PASSAGE:
%%
Even at this day the old fault is to be met with on every hand; it is exhibited by the rich as well as by the poor, by the highly educated and by the very ignorant. In every place exist horses of fabulous excellence in the master's opinion, imprisoned within walls which exclude the vital air. The roof may not permit the animal's head to be raised, the sides may not allow the body to be turned; the fumes within the walls shall oppress the lungs and sting the eyes of the man who enters the building; yet within a circumscribed space, so foul and pestilential, the horse is doomed to exist. Then the animal's disease is heard of with surprise, and its death is lamented as a misfortune!

What cause is there for grief or for wonder, if impurity does generate disease and death? What need has man to ape the martyr, because influenza starts from the contamination which by human will has been created? The pest once originated sweeps onward, nor can mortal exclamation nor mortal sorrow check the course of the destroyer; all fall alike before the scourge. The filthy and the cleanly alike are stricken; yet neither masters nor legislators can draw wisdom from the visitation.
%%
(Entries drawn from a collection)
%%
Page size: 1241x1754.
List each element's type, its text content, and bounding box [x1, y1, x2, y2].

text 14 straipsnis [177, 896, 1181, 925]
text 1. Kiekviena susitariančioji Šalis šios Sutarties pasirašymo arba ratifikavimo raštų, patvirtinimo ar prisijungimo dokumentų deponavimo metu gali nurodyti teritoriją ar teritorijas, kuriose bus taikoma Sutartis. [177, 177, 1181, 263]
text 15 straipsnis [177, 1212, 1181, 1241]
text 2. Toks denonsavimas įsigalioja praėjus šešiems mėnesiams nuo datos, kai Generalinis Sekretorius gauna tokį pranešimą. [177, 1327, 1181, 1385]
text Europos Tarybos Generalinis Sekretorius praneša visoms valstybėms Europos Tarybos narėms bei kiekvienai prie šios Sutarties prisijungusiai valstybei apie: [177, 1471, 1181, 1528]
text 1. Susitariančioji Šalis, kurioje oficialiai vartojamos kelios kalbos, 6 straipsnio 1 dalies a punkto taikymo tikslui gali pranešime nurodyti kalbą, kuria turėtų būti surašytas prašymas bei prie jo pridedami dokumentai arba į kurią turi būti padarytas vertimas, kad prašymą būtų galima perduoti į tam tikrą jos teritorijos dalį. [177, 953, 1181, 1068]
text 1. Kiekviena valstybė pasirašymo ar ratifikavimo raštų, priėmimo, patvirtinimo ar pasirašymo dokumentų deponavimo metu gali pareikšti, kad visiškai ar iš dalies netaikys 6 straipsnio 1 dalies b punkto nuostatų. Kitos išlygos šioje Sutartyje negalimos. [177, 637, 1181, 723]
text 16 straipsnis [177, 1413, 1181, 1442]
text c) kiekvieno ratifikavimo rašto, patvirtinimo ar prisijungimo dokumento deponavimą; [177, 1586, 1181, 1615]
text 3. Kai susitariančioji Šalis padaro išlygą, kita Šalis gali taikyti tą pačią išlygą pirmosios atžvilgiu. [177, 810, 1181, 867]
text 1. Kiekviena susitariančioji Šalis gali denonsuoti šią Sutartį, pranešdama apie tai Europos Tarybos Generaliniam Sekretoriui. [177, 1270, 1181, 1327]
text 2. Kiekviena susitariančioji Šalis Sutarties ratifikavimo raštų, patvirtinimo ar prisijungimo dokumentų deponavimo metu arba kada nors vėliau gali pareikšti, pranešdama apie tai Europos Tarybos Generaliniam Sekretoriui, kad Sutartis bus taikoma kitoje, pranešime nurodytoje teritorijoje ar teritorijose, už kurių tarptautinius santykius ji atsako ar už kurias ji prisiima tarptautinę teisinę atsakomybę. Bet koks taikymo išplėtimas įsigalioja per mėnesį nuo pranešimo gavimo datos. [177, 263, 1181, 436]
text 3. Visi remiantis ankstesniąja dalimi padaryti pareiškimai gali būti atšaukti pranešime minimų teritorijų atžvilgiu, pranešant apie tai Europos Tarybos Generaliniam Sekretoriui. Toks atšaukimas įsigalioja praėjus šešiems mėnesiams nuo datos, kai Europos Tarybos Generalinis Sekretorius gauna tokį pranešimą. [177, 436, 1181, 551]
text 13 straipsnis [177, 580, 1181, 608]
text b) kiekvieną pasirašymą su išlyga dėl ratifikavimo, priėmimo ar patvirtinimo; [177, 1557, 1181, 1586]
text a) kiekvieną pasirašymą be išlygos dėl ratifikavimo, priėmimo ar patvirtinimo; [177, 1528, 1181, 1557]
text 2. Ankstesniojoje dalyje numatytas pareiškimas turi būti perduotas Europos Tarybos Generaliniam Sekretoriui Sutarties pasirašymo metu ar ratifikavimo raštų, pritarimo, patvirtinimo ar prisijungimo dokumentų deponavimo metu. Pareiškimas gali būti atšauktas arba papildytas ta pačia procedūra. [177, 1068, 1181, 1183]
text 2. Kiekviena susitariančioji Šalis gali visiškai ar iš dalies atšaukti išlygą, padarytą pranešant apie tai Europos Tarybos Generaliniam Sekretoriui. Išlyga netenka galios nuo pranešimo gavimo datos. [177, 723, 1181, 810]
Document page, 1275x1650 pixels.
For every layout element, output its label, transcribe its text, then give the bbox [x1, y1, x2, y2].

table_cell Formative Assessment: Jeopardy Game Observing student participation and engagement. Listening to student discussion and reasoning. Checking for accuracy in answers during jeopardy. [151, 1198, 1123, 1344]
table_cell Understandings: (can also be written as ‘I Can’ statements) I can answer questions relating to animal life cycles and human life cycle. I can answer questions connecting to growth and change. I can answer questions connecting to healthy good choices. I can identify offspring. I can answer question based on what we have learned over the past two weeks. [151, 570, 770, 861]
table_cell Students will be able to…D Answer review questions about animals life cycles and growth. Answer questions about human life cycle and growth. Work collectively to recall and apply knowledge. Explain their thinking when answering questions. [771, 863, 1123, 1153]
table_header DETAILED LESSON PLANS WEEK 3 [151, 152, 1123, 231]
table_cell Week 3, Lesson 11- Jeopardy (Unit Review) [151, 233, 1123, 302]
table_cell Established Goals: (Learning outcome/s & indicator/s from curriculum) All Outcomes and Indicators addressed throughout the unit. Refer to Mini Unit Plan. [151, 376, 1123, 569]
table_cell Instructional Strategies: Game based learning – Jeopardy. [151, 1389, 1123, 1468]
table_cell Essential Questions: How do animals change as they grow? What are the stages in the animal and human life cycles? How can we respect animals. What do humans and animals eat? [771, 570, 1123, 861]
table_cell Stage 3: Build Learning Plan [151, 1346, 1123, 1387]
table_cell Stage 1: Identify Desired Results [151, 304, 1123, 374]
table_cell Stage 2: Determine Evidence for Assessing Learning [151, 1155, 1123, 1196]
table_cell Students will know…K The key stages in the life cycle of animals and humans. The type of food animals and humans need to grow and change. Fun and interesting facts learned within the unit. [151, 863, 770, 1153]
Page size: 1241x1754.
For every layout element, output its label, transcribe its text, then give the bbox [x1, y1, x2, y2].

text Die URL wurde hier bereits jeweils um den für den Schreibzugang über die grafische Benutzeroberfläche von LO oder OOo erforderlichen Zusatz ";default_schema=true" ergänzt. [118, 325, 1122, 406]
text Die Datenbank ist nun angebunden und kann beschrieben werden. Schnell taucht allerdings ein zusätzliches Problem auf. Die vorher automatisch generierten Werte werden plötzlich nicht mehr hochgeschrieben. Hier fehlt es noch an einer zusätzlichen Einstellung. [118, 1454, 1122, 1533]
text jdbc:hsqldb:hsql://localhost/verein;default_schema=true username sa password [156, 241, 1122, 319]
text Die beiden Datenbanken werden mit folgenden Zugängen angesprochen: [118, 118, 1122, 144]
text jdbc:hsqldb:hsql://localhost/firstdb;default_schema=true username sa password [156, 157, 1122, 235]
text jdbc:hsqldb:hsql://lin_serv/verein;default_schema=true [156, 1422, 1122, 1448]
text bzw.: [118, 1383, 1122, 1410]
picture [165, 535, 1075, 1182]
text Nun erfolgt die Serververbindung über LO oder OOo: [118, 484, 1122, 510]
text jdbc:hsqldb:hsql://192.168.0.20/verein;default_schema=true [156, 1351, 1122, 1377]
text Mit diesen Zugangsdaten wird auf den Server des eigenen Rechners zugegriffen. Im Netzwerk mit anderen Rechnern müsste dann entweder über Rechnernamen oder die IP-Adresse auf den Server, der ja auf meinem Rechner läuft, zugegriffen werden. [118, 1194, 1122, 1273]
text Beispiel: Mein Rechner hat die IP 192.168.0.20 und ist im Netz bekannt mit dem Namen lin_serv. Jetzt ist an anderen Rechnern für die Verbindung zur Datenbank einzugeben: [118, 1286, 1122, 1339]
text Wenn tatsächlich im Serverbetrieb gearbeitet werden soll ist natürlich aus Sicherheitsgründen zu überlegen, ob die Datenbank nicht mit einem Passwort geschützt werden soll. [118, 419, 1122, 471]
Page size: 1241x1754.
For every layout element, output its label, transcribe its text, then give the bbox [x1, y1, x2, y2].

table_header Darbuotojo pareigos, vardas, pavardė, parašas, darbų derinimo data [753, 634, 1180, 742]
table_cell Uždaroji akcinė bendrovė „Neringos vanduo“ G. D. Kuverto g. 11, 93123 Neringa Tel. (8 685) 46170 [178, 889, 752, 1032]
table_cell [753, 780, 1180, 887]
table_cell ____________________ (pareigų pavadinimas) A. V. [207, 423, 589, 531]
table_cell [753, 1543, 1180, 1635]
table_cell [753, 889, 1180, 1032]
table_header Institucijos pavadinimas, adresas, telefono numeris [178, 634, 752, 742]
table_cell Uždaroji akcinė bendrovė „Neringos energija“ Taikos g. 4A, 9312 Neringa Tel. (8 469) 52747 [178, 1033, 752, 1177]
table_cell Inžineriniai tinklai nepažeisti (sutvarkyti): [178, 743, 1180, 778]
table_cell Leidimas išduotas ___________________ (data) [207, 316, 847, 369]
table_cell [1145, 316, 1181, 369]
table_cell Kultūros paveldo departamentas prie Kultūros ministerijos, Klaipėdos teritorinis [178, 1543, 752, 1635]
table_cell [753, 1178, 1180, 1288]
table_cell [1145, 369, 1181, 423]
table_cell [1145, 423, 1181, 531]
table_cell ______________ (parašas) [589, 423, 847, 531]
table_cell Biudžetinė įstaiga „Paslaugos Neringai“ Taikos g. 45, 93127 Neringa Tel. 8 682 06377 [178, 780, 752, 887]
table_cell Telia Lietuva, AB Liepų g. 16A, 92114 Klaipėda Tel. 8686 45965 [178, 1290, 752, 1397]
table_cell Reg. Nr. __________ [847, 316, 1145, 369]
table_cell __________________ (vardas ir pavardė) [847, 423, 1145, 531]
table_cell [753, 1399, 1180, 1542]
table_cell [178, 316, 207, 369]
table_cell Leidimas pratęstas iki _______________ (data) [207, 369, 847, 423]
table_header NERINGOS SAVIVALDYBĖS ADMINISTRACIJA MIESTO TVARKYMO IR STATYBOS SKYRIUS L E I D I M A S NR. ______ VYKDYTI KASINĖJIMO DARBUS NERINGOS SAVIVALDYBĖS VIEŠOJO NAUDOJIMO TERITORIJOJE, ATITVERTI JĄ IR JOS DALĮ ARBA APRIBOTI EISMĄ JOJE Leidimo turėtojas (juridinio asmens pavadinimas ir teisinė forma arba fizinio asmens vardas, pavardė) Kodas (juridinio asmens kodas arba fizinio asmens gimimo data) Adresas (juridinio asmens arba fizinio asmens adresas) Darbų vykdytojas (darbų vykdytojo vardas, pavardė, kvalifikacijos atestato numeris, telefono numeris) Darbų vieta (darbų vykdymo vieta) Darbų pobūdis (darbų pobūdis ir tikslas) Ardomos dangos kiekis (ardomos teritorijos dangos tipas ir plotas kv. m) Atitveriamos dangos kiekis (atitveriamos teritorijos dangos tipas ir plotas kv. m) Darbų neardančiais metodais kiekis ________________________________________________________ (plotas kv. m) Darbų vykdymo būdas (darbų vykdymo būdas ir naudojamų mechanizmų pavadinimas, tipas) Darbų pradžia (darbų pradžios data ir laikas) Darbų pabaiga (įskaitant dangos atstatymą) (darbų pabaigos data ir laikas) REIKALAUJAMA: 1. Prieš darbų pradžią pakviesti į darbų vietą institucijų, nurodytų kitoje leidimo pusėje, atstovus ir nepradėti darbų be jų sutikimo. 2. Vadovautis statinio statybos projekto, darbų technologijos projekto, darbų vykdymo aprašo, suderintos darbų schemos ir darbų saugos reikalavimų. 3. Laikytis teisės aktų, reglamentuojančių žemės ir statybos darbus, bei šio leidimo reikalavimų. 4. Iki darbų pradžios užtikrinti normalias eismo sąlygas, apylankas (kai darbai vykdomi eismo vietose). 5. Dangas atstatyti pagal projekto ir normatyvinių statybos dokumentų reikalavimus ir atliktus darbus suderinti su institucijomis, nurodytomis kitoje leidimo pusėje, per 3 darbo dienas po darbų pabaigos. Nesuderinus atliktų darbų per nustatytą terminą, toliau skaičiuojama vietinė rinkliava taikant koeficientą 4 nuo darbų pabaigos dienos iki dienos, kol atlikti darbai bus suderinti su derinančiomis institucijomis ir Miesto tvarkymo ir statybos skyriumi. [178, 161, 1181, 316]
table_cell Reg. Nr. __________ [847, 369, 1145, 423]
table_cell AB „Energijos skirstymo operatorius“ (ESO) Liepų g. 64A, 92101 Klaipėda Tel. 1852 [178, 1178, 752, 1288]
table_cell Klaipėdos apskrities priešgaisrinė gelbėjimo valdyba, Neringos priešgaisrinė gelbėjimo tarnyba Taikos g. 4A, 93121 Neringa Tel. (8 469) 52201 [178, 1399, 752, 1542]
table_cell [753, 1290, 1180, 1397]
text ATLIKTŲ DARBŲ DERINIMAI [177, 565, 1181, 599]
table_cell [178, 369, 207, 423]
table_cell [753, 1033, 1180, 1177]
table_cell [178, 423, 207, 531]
%%
REQUIREMENT 1:
In the passage about horses kept in foul stables, what does influenza start from?
REQUIREMENT 2:
Go on with the passage about horses kept in foul stables, starting after its last sentence.
The rows have no part in this.

EXPECTED ANSWER 1:
It starts from the contamination which by human will has been created.

EXPECTED ANSWER 2:
In influenza there is no difficulty in pointing to the structure affected; it would, however, be hard to allude to the part which was not involved. The weakness and stupidity which accompany the affection declare the brain and nervous system to be diseased. Local swellings show the cellular tissue to be deranged; heat and pain in the limbs and joints announce the serous, the ligamentous, and osseous structures implicated. The muscular and digestive functions are acutely disordered; the rapid wasting of the flesh demonstrate the absorbents are excited. There is no portion of the body which can escape the ravage of influenza.

Youth, or rather the approach of adultism, is the favorite season of the attack, which is most prevalent during the spring time of the year. There is, however, no period or any age which are altogether exempt from its influence.

All kinds of treatment have been experimented with. Bleeding, purging, blistering, setoning have all been tried, and each has destroyed more lives than the whole can boast of having saved; experience has by slow degrees shown the inutility of active treatment. Bold measures, as those plans are termed which add to another's suffering, commonly end in hydrothorax or water on the chest.

It is difficult to determine when the first symptom of influenza is present. The author is indebted to the acuteness of Mr. T. W. Gowing, V. S., of Camden Town, for a knowledge of a marked indication declarative of the presence of influenza. A yellowness of the mucous membranes, best shown on the conjunctiva or white of the eye, is very characteristic. Whenever the sign is seen and sudden weakness remarked, caution should be practiced, for it is ten to one that the pestilence is approaching. Influenza is a very simulative disorder; it has appeared as laminitis; disease of the lungs is, perhaps, its favorite type. Bowel complaints are apt to imitate each other; blowing generally commences such disorders. But when influenza is prevalent, let the body's strength and the yellowness or redness of the membranes be always looked to before any more prominent indication is particularly observed.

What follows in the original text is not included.